Simon Ostrovsky: In New York as a whole, the Human Rights Commission recorded 145 complaints of anti-Asian bias and harassment since February compared to just 11 for the same period last year. Not all rose to the level of a hate crime but among the 18 that did, a disturbing trend:
Elizabeth Ouyang: What stood out to us was that of the perpetrators – more than one third – are teenagers. And so that’s why we really want to reach them.
Simon Ostrovsky: With attacks against Asians so widespread among minors, New York’s Office of Hate Crime Prevention urged the city’s department of education to put together a how-to guide for dealing with incidences of biased bullying before school doors swing back open.
Here’s the office’s expert on education, Daria Vaisman, describing the project to an Asian-American advocacy group in a conference call in May.
Daria Vaisman: Early in the outbreak, we had first in the office started hearing stories of COVID-related bias and hate crimes, we wanted to put something together, a list of resources for educators so they could use to speak to their students to address and anticipate problems thinking about when students reenter the physical classroom.
Simon Ostrovsky: The guide, which is downloadable from the New York City Hall website and is available to educators everywhere, points teachers to resources like…
Deborah Lauter: What we’re seeing right now is definitely not unique to New York City, although that being said, it’s happening in cities in which there is a significant Asian population. So New York, San Francisco Bay Area and Los Angeles would be the three, probably the most prominent.
Experts and educators say social media and comments overheard from parents help fuel narratives about who’s to blame for the virus. They also say language used by the president early on in the crisis didn’t help either.
Donald Trump, March 26
I talk about the Chinese virus, and I mean it, that’s where it came from.
Simon Ostrovsky: So how concerned should parents be about schoolyard teasing that targets children’s identities?
Adrienne Austin: This is life or death. I mean, for students who internalize bullying, who internalize discrimination, we see an increase in the number of suicides amongst kids. And on the other hand, for kids who go unaddressed, when hatred goes unaddressed and it festers, we see instances where adults take the lives of people based on discrimination.
Simon Ostrovsky: One brutal incident that is being addressed is the March 28 attack on a 51-year-old Asian woman on a Bronx bus in which several teenage girls accused her of spreading the virus.
Elizabeth Ouyang: And they ended up attacking her and she had to get stitches on her head.
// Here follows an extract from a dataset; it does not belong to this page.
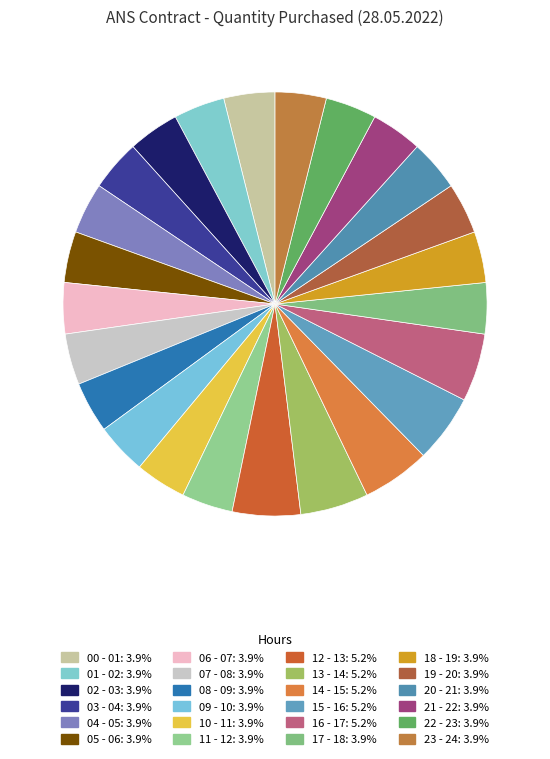

Is there any slice that represents more than half of the pie?

No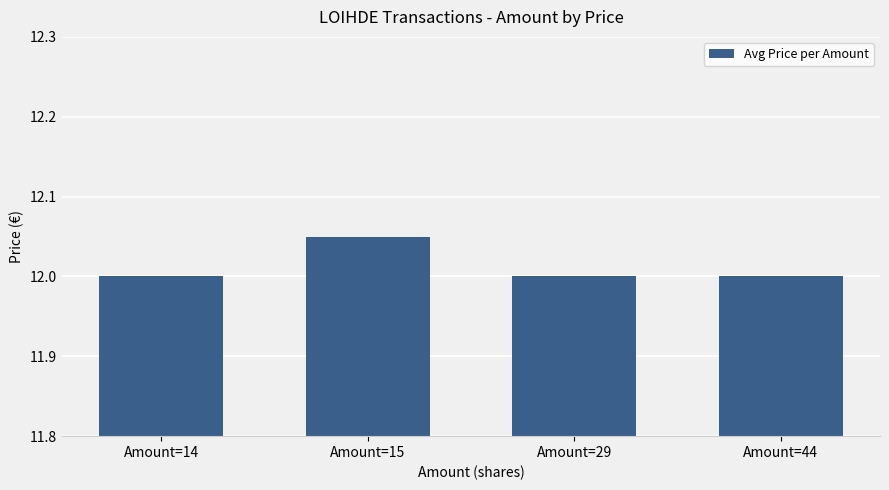

True or false: the data shows 12.0 at Amount=14.

True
Simon Ostrovsky: Elizabeth Ouyang, runs a program for New York youth that aims to resolve hate crimes through out-of-court mediation instead of relying on the criminal justice system alone. She told NewsHour Weekend the perpetrators of the bus attack would be able to avoid a criminal record by participating in her ten week anti-bias educational program.
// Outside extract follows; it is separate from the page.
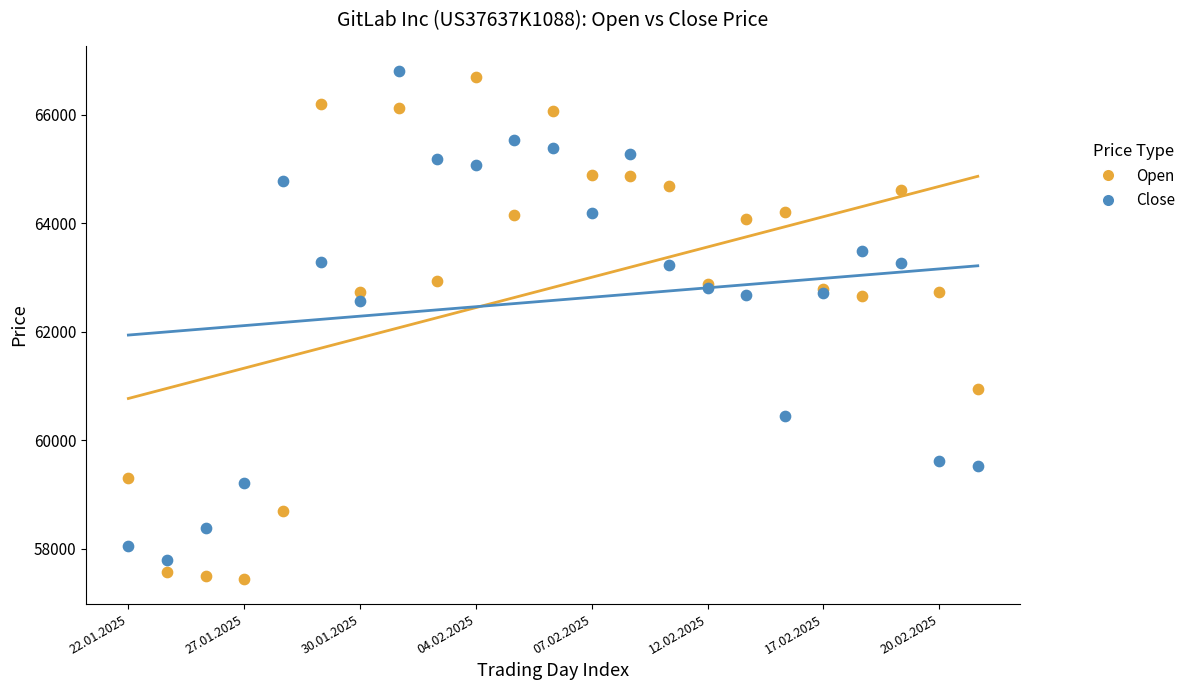

What is the X range (max minus min) for the scatter plot?

22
Simon Ostrovsky: What do you say to people who say, you know, these people are violent criminals with a hateful mindset and you’re offering a slap on the wrist?
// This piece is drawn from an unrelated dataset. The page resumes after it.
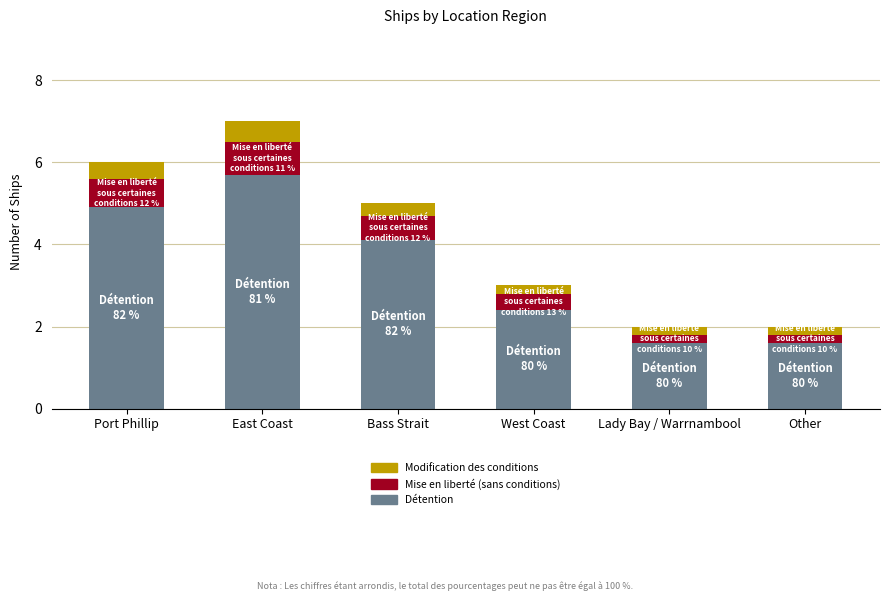

At which category is the sum across all series the highest?

East Coast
Elizabeth Ouyang: If you bring a complaint the first time, these young offenders are not likely to get much of a punishment. In fact, a slap on the wrist. The victim, who is a 51-year-old woman, is so supportive of the youth participating in this program. She wants assurance that they’re not going to do this again. That they understand why it was wrong. And that’s what I think our project will definitely accomplish.
Simon Ostrovsky: Parents like Yuli Hsu, hope that whenever school doors open again her children and others will be entering a safe space.
Yuli Hsu: My first distinct experience was when I was five in our suburban Ohio neighborhood and other children throwing verbal slurs, racial slurs at me as well as rocks in my face. Yeah. So these are definitely things I would hope my children never experience.